A significant measure for the social network, whose culture hitherto rested on the physical proximity and the emulation encouraged within its gigantic Menlo Park campus. But Facebook, which believes that the disruptions caused by the coronavirus are going to last, will also have to adapt. “We will start actively recruiting people to work remotely from July 1“Said the company, which will also allow its 45,000 employees to telecommute, but under certain conditions.

No telework for young recruits

Only employees who can demonstrate a certain seniority, who perform well and who are part of a team with which telework is possible will be able to work at home permanentlySaid Mark Zuckerberg in an interview with The Verge. Facebook, the vast majority of whose employees are now teleworking since the measures put in place against the Covid-19, will therefore ask part of them to return from next year. Particularly young recruits, who must learn to work in a team before gaining more autonomy.

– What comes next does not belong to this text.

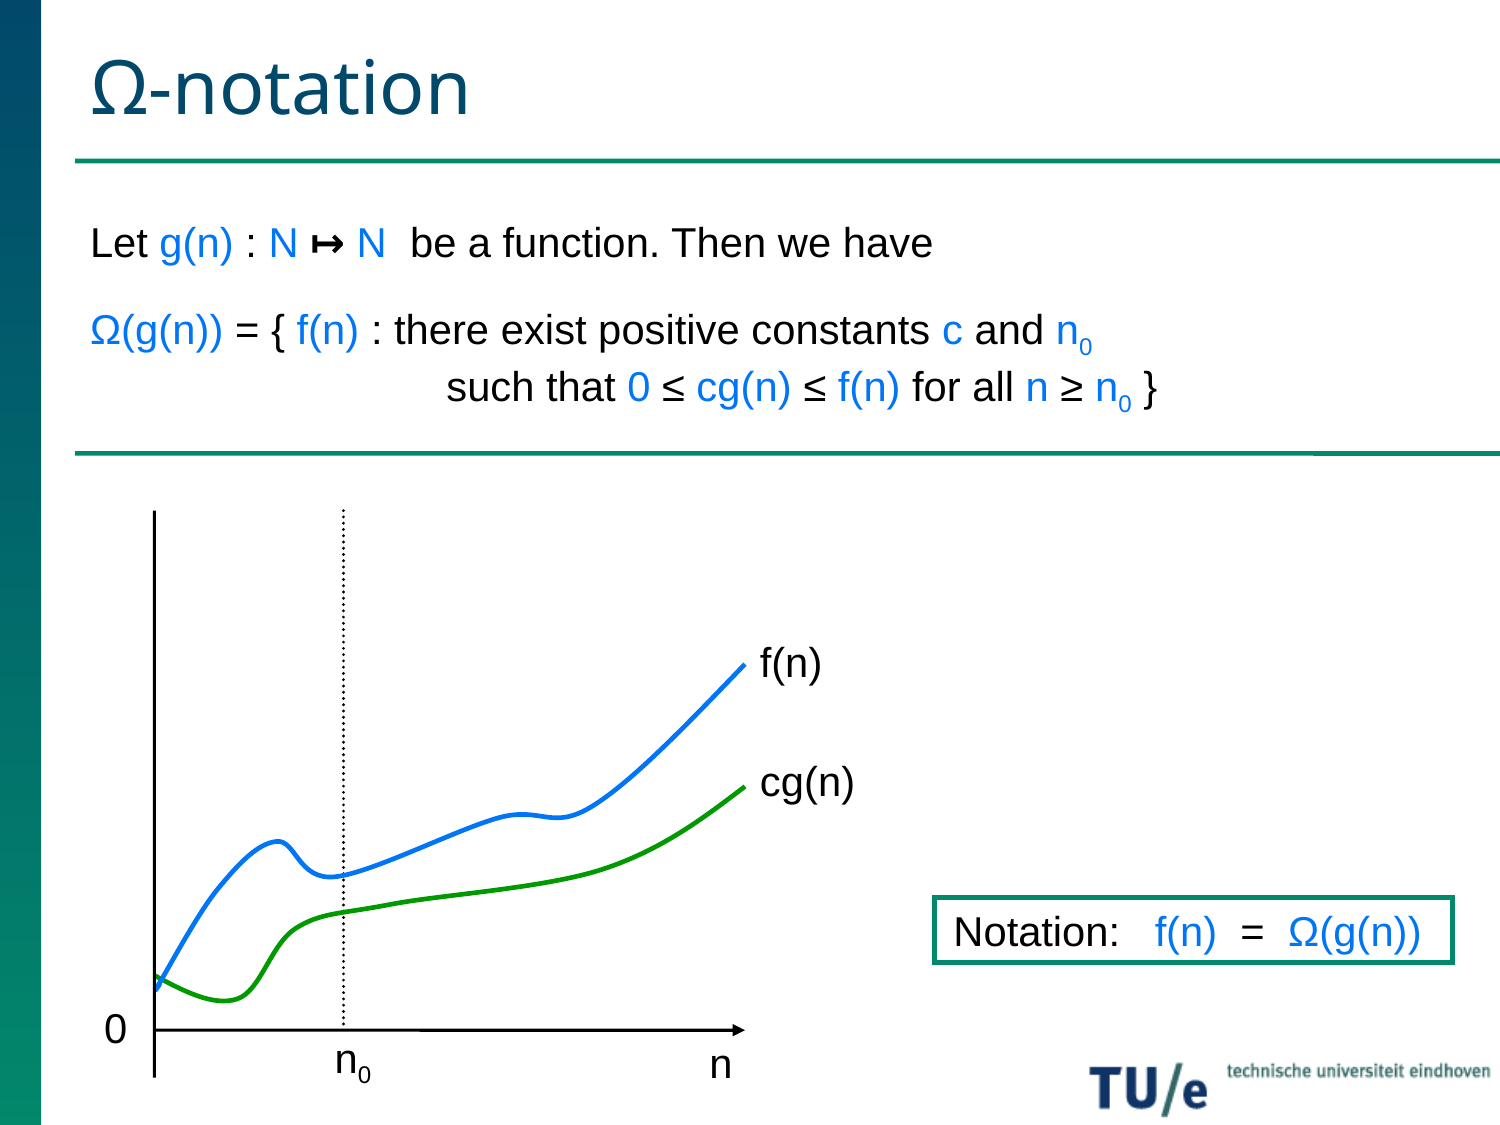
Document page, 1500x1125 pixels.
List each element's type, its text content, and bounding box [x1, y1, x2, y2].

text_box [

Until now, Facebook has followed a different logic and encouraged its employees to move financially near their place of work. He plans in this new configuration to adapt their salary according to the cost of living of their place of residence, and therefore possibly lower the salaries of those who choose to leave the very expensive Silicon Valley.

But, according to its CEO Mark Zuckerberg, the generalization of telework will not necessarily cost less to Facebook. Employees who work from home will regularly visit one of the company’s sites to physically meet their colleagues. A significant cost borne by the company which, according to Mark Zuckerberg, will be equivalent to the savings made in salary and rent.